А когда генеральская дочь, которая по самоуверенности ни к кому своего избранника не ревновала, стала выпытывать всю его сексуальную подноготную — когда, с кем и как — и, прослушав короткий и невеселый рассказ (Левушка, глупенький, и не подумал соврать!), умилилась, растрогалась и погладила его по голове, не надо ей было говорить жалостливо, как мама, а может, и бабушка: «Бедненький мой!» Да ты его еще Львеночком назови, дурында бестактная!
Лева отдернул голову и тут же понял, что движение это совершенно детское, смешное, как Анечка говорит, смехотворное и как бы подтверждающее, что так оно и есть, и должно быть, и будет — он маленький и жалкий, а она вон какая!
— Ты чего, Лева?
— Ничего.
— Правда?
— Правда… Ну правда, Ань, все нормально.
Но в последний раз он уже не сдержался.
Аня, как и многие другие интеллигентные и на самом деле не очень испорченные девочки, считала своим долгом называть вещи своими именами, то есть матом, и щеголять несуществующим цинизмом.

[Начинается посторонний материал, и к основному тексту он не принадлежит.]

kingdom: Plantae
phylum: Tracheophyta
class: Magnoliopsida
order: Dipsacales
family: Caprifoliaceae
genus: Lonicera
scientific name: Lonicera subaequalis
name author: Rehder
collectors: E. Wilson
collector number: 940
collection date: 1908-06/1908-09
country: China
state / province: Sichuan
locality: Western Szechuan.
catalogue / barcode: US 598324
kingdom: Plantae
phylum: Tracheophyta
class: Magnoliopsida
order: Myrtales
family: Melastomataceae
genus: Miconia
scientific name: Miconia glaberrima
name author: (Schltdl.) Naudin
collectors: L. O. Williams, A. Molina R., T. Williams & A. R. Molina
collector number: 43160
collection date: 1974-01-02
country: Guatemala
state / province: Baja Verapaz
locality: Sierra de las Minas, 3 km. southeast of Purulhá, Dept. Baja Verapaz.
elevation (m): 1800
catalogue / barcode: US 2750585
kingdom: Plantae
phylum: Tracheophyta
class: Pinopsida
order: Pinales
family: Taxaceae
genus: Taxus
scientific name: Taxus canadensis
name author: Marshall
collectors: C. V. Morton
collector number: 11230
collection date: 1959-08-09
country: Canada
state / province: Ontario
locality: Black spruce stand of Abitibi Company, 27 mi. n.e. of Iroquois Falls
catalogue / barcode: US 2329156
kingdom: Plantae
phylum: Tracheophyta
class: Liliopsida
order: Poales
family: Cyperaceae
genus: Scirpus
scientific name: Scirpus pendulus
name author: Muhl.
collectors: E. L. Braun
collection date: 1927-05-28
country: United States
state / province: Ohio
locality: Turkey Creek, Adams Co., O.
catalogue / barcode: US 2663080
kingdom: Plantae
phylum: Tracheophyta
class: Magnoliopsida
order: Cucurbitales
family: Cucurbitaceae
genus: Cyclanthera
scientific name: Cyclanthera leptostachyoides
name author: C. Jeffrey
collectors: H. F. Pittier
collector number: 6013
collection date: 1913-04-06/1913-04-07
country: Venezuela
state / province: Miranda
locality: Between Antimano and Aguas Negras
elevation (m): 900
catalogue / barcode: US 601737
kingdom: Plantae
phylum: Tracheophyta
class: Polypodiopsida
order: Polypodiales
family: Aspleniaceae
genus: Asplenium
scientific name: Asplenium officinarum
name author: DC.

Леву это коробило, особенно когда этими своими именами Анечка называла не только его причиндалы, но и свою нежнейшую, опушенную золотистыми кудрявыми волосками… ну понимаете.
— Ань, ну как ты можешь, ну зачем?
И Лева скрючился и поцеловал это униженное и оскорбленное матерщиной Анечкино место.
— Вот мне один знакомый говорил, у него грузинка была любовница, оказывается, в грузинском языке есть такие специальные слова для половых органов, не ругательные, а такие нежные, ласковые. Он мне говорил, только я забыл… А у нас только мат или медицинские термины…
— Ну еще срамной уд.
— Какой еще ут?
— Ну срамной уд, ты что, не знаешь? Так раньше он и назывался. И сейчас в литературе используется и обыгрывается. И Анечка продекламировала:
Срамным удилищем выуживал блаженство
Из тихих омутов фригидности, из бурных
Водоворотов нимфоманьи…
Лева хмыкнул и спросил:
— А кто это?
— Да не важно… Один непечатающийся поэт… А вот еще:
Из кожи лезет вон, выходит из себя,
Главу надменную вздымая к горним сферам,
Самодовленье духа истребя,
Явясь недолгой стойкости примером,
В багрянородном облике своем
Соединив черты плода и змия,
В промежный мрак стремясь, он острием
Нацелен все ж в пространства неземные!